James Le Fanu (born 1950) is a British physician, medical journalist and author of several books. He is best known for his weekly columns in the Daily Telegraph and the Sunday Telegraph.

He graduated from Clare College, Cambridge University and the Royal London Hospital in 1974, and then worked in the Renal Transplant Unit and Cardiology Departments of the Royal Free Hospital and St Mary’s Hospital in London. For the last 20 years, he has been a doctor in general practice. Le Fanu is also a medical journalist and has written articles and reviews both for medical journals such as the British Medical Journal and for magazines, and weekly columns in the Daily Telegraph and the Sunday Telegraph, for which he is best known.
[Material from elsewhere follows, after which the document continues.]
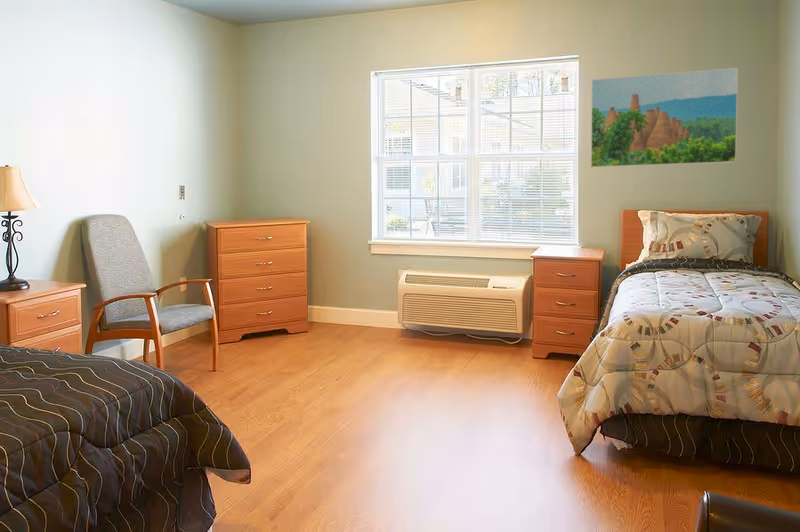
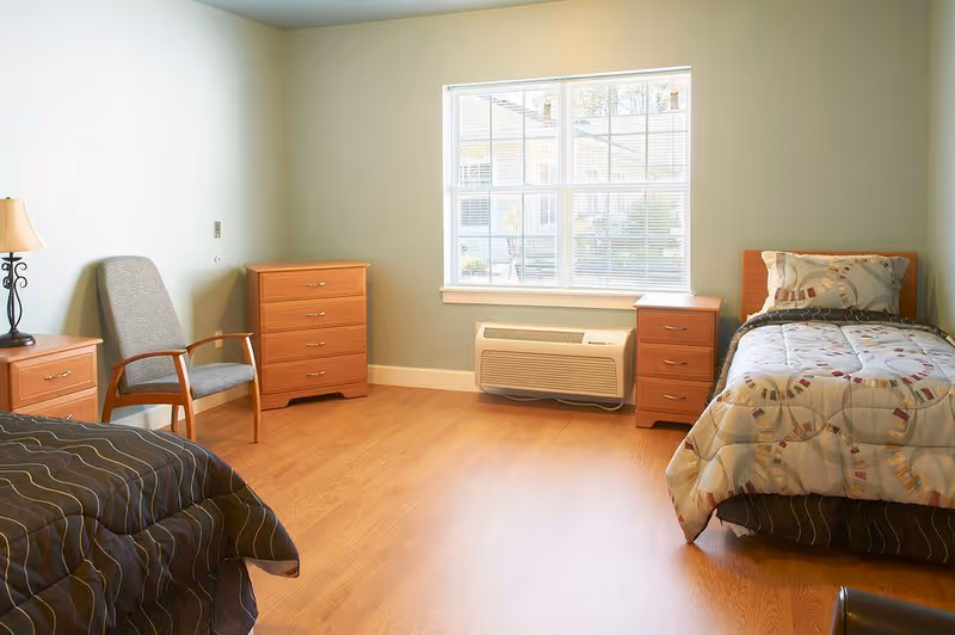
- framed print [590,67,739,169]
Le Fanu is also an author. His books include The Rise and Fall of Modern Medicine, which won the Los Angeles Prize Book Award in 2001, and Why Us?: How Science Rediscovered the Mystery of Ourselves (2009).

In his book The Rise and Fall of Modern Medicine, Le Fanu claims that from the 1930s until the mid-1970s was the "Golden Age" for medicine, due to smaller groups of researchers working with rudimentary technology and without modern sophisticated biological knowledge and that since then "the fall of medicine" has occurred. He sees this due to the number of cures declining at the same time as new scientific knowledge of human biology was improving. He further claims that while industrialised medicine has improved because of technological advances, at the same time the costs have increased hugely. Other reasons he lists for the fall of medicine include his argument that medicine has become too centred on a movement he calls "The New Genetics"; he further links the fall of medicine to the "social theory" of public health, such as the work of Ancel Keys in the 1950s.